WORK TO BE COMPLETED: In the records below, find the line that contains "terceros, para ayudarte a tener una mejo" and the line that contains "Thông tin liên hệ". Set down exactly those lines and every line between them, and nothing more.

[Extracted page text data]
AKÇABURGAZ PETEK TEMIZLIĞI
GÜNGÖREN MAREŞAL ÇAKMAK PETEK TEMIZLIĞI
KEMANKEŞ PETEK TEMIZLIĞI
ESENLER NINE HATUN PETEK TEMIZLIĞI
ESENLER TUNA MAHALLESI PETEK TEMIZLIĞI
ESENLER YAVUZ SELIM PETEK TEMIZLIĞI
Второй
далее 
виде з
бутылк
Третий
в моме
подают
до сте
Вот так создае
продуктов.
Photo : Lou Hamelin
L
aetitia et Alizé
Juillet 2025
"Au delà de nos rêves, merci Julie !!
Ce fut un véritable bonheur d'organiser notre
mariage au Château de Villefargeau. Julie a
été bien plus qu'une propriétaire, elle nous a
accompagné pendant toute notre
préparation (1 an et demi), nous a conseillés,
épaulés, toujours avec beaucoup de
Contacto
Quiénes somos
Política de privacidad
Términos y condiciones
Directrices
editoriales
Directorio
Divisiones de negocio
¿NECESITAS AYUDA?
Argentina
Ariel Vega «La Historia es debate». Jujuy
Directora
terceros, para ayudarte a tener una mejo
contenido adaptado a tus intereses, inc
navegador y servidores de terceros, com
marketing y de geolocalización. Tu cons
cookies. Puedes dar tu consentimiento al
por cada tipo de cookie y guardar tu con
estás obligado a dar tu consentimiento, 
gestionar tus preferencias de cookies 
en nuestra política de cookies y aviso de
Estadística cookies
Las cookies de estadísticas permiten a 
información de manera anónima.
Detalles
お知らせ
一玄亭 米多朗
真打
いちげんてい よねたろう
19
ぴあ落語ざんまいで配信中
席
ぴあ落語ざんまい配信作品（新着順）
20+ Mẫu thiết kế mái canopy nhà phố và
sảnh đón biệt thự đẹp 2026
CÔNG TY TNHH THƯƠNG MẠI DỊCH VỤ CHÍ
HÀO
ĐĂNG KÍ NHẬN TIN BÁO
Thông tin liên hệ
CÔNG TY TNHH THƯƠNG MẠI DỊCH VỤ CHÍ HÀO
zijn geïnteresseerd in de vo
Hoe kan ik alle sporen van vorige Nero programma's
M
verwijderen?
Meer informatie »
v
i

RESPONSE TO THIS EXERCISE:
terceros, para ayudarte a tener una mejo
contenido adaptado a tus intereses, inc
navegador y servidores de terceros, com
marketing y de geolocalización. Tu cons
cookies. Puedes dar tu consentimiento al
por cada tipo de cookie y guardar tu con
estás obligado a dar tu consentimiento, 
gestionar tus preferencias de cookies 
en nuestra política de cookies y aviso de
Estadística cookies
Las cookies de estadísticas permiten a 
información de manera anónima.
Detalles
お知らせ
一玄亭 米多朗
真打
いちげんてい よねたろう
19
ぴあ落語ざんまいで配信中
席
ぴあ落語ざんまい配信作品（新着順）
20+ Mẫu thiết kế mái canopy nhà phố và
sảnh đón biệt thự đẹp 2026
CÔNG TY TNHH THƯƠNG MẠI DỊCH VỤ CHÍ
HÀO
ĐĂNG KÍ NHẬN TIN BÁO
Thông tin liên hệ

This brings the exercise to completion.